Bakteri yang telah diisolasi dapat diuji resistensinya terhadap
beberapa antibiotik, karena bakteri pada lingkungan alaminya
menunjukkan resistensi terhadap beberapa antibiotik.
BAB V
Kesimpulan dan Saran
5.1 Kesimpulan
Uji bioaktivitas bahan ekstrak terhadap mikroba dapat kita gunakan
untuk mengetahui resistensi terhadap beberapa antibiotik, karena bakteri
pada lingkungan alaminya menunjukkan resistensi terhadap beberapa
antibiotik. Maka berdasarkan hasil praktikum uji bioaktivitas bahan ekstrak
terhadap mikroba-mikroba (Staphylococcus aerus, E.coli) yang di uji
adalah resisten terhadap zat yang diekstrak dari temu kunci.
5.2 Saran
Selama praktikum berlangsung praktikan harus menjaga keadaan
tetap aseptis dari bakteri nontarget agar dapat diketahui hasil yang
sesungguhnya. Karena itu, harus selama proses praktikum dilakukan di
dekat api hangat.
DAFTAR PUSTAKA
Anonim.2009.http://fbaugm.wordpress.com/2008/08/.diakses 21 juni 2009
Anonim.2009.http://ph-ebe99.blog.friendster.com/.diakses 21 juni 2009
Anonim.2009.http://rudyct.com/PPS702-ipb/01101/DIANA_W.htm.diakses
21 juni 2009
Cordell, G.A. 1995.Changing strategies in natural product chemistry.
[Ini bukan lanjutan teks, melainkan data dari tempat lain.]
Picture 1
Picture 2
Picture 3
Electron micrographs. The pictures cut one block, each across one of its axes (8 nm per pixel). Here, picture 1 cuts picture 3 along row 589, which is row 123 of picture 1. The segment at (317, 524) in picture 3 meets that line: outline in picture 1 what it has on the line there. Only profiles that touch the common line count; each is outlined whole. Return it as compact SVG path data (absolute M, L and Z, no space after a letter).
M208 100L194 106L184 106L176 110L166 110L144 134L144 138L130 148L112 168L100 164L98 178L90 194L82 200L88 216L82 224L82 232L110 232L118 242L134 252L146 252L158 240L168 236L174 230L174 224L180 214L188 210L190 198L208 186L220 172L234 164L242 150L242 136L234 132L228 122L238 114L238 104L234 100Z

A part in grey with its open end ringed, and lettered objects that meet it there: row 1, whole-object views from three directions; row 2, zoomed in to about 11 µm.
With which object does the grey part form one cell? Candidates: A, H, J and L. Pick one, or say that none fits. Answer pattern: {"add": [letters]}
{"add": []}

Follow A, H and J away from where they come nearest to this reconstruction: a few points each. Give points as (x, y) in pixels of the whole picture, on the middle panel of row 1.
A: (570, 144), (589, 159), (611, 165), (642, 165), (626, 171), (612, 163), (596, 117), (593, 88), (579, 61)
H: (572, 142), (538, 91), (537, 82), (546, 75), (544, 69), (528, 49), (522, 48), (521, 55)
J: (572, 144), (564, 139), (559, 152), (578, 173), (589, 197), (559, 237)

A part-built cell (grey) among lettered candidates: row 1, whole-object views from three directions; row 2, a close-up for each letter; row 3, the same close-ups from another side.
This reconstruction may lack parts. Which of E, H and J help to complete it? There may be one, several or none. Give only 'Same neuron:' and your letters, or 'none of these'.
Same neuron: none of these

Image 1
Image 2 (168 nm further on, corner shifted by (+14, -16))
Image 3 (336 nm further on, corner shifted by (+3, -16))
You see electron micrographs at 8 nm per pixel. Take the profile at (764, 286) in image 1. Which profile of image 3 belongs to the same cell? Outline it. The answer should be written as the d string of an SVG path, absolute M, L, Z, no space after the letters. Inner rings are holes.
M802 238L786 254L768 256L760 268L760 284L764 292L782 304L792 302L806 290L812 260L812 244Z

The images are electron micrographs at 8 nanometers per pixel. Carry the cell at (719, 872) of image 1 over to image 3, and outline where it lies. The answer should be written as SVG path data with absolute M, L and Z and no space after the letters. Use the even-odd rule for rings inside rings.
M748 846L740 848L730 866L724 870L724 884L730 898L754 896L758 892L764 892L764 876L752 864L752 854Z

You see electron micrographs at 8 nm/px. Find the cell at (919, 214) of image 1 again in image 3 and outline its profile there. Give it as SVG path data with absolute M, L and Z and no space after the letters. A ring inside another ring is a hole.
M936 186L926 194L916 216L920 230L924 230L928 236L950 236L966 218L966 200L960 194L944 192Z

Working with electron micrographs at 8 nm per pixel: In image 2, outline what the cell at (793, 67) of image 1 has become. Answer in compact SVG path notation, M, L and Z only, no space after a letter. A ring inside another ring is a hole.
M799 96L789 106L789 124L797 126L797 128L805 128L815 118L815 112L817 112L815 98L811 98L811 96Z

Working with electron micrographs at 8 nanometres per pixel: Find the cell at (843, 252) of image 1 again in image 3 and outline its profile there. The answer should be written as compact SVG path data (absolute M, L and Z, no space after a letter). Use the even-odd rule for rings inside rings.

Phytochemistry 40:1585-1612.
Fabrican, D.S and Farsworth, N.R. 2001. The value of plants used in
traditional medicine for drug discovery. Enviromental Health
Prespectives 109:69-75.
Hamburger, M. and Hostettmann, K. 1991. Bioactivity in plants: the link
between Phythochemistry and Medicine. Phytochemistry 30: 364-
3874
Philipson, J.D. 2001.Phytochemistry and medicinal plants.Phytochemistry,
56:237-243
Pimm, S. L., Russell, G. J., Gittleman, J. L. and Brooks, T.M. 1995. The
future of biodiversity. Science 269:347-350.
Rates, S. M. K. 2001. Plants as source of drugs. Toxicon 39:603-613.